`1.0+1e-100=1.` in MIT-scheme

I am reading SICP and read this recitation about chapter 1. I use MIT/GNU Scheme as MIT course 6.5151 (6.905) does with version 12.1.

I am stuck at Problem 3.

Write a procedure that computes e.

I tried to use $\lim_{n\to\infty^+}(1+\frac{1}{n})^n$ . So I have code

(define (e x)
  (newline)
  (display (/ 1.0 x))
  (newline)
  (display (+ 1.0 (/ 1.0 x)))
  (newline)
  (display x)
  (expt (+ 1.0 (/ 1.0 x)) x))
(e (expt 10 100))

It has answer 1.. Here I use display to check where the resolution is not as expected. It turns out (display (+ 1.0 (/ 1.0 x))) outputs 1. which is unexpected.

The instructor solution uses Taylor series which is different from the above idea.

Solution

The problem is that 1 + 10^-100 differs from 1 in the 100th decimal place. That means that, as a float, in order for it to be distinct from 1 you need at least 100 decimal places, or at least about 332 bits of precision.
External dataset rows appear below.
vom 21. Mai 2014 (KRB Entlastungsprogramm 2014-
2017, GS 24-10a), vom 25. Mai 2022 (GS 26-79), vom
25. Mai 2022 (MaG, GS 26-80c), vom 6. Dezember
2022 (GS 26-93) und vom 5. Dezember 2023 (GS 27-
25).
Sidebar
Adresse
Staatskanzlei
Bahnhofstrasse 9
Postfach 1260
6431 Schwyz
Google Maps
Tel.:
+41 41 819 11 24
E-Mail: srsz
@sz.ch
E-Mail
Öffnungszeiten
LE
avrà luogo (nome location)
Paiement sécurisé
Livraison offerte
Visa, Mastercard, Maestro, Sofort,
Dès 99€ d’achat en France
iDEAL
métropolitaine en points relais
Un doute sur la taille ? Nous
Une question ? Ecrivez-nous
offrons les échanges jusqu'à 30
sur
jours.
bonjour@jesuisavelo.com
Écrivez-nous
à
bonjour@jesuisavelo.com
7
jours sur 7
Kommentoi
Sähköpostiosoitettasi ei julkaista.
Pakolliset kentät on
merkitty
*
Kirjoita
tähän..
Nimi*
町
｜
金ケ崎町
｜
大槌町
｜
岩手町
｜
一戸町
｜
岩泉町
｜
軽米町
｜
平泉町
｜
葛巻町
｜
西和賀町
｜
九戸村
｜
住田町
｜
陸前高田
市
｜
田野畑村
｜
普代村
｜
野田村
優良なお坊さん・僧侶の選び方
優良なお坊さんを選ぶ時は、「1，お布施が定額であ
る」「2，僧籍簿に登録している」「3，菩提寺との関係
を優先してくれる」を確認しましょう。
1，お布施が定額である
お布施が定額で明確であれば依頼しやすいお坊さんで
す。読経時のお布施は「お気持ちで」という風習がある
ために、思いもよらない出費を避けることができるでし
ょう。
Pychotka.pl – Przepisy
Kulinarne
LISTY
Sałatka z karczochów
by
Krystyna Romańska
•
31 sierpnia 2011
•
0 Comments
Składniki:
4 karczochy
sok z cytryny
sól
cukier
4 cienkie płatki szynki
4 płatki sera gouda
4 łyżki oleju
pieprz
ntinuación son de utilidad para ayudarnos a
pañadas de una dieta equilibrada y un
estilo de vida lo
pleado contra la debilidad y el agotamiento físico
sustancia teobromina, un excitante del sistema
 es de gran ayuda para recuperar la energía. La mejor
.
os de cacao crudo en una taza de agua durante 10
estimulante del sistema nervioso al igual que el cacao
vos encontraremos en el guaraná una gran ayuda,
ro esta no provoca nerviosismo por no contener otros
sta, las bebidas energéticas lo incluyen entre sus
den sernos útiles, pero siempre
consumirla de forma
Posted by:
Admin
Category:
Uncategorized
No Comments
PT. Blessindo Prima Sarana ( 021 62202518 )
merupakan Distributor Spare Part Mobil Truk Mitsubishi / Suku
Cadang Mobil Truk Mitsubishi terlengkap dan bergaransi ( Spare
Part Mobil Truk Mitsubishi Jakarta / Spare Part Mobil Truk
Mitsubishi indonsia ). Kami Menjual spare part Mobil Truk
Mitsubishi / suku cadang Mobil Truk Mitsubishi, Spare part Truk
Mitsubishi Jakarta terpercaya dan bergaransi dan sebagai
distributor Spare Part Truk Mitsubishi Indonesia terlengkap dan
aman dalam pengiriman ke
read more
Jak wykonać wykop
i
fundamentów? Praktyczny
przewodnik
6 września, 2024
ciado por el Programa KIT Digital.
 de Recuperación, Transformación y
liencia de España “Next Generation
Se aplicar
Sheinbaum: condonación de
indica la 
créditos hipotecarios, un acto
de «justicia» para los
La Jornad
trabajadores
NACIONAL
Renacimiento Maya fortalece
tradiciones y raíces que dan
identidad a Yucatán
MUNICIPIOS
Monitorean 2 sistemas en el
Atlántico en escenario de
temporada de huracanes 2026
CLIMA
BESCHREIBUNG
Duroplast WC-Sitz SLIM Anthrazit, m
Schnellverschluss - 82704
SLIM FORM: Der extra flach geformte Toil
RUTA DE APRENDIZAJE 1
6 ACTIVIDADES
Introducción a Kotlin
IEEE 754 double-precision floats have a precision of 53 bits, so there is no way that this can work using double floats.

In general if you're adding numbers of hugely differing magnitudes like this you are going to run into trouble with floating-point, or indeed with any kind of machine integer: if you tried to represent these things as 64-bit integers you still can't do anything useful here.

Using Racket's 'bigfloat' package you can control the precision of floats and see the answer appear.

(require math/bigfloat)

(define (bfe x (precision (bf-precision)))
  (define bfx (bf x))
  (parameterize ([bf-precision precision])
    (bfexpt (bf+ 1.bf (bf/ 1.bf bfx)) bfx)))

Now:

> (bf-precision)
128
> (bfe (expt 10 100))
(bf 1)
> (bfe (expt 10 100) 332)
(bf 1)
> (bfe (expt 10 100) 333)
(bf #e3.13612321207875129576038816881464108475667088571290143008146478665151883781810987619137532041768112489)
> (bfe (expt 10 100) 400)
(bf #e2.7182818284590452353645832758305382066800249084717283867982178383777754898191243109391113320627898418259308185781451392861)

So you can see that to get anything other than 1 you need 333 bits of precision and to get any reasonable answer you need many more bits than that.